Thursday, August 27, 2009

Friday column: You could be right, Albert; however ...


The distinction between the past, present and future, Einstein said, is merely an illusion.

Tell that to the good people of Baltimore, who this week have seen Ravens rookie Tony Fein and police Sgt. Joseph Donato embroiled in a dispute that’s spread — via newspapers and especially talk radio — to the rest of the community.

Sunday, Donato, who is white, arrested Fein, who is black, at a Harborplace restaurant after getting a call from mall security that a group of men at the counter were passing around a large silver object that could be a handgun.

It turned out to be a cell phone.

As he was investigating, Donato says, he twice ordered Fein to stand, but the player refused, then pushed Donato in the chest and knocked him to the ground. Thus, police say, the arrest.

Fein’s agent, Milton “Dee” Hobbs Jr., says Fein didn’t disobey Donato, claims that what really happened was that Donato saw a large, African-American man in a baggy, hooded sweat shirt and over-reacted — in other words, racial profiling. Thus, Hobbs says, the arrest.

Now, into Einstein’s “illusion” between yesterday and today.

— Hobbs noted there had been a gang shooting at the mall just the week before, which led to beefed-up police enforcement and a heightened sensitivity by mall security.

— In 1998 as a relatively new officer, Donato had a drug suspect stand over him, point a gun at him and pull the trigger. The gun jammed. Does that brush with death ever completely leave Donato’s mind when he approaches possible confrontations?
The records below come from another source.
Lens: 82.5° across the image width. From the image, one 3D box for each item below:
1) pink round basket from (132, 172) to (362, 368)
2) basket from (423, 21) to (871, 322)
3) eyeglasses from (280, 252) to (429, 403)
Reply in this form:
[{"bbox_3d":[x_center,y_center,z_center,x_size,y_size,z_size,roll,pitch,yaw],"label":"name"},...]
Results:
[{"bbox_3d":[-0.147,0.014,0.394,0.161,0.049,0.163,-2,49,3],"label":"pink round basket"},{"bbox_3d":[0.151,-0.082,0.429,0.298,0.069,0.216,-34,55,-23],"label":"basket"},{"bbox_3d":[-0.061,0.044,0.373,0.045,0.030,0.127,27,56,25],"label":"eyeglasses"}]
How could it?

— What’s known about Fein’s background is limited, but it would be somewhat amazing if the 6-2, 245-pound black man hasn’t had a brush with stereotyping in his life, which could explain his over-reaction, if Donato’s account is accurate. But is it?
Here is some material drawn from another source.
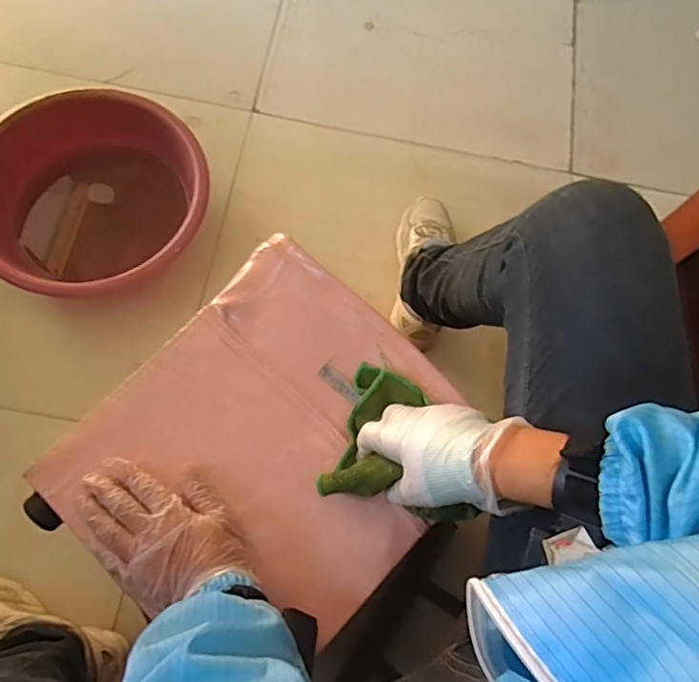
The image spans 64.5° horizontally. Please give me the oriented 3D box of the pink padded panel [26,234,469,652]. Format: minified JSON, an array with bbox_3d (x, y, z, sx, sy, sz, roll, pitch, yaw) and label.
[{"bbox_3d":[-0.067,0.095,0.510,0.293,0.036,0.315,39,73,11],"label":"pink padded panel"}]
Donato is a 15-year cop with a good record; Fein is an Army veteran with a good record. So, who to believe? I have no idea. But the case, reminiscent of the recent dust-up between a white officer and a black Harvard professor, has been predictably divisive, as events often are when the present is seen through the lens of the past.

As in South Africa, for instance, where the decision by the Monaco-based International Association of Athletics Federations to have track star Caster Semenya undergo sex-determination testing has been painted as a vestige of colonial domination.

“We are not going to allow Europeans to define and describe our children,” said Leonard Chuene, the president of Athletics South Africa.

So, back to Einstein. I won’t argue for or against his point. I hardly have the brainpower to do that. But from my observation of life, I have to give the last word not to the physics genius but to a literary one.

“What is past is prologue,” Shakespeare wrote, and, unfortunately that appears to be all too true.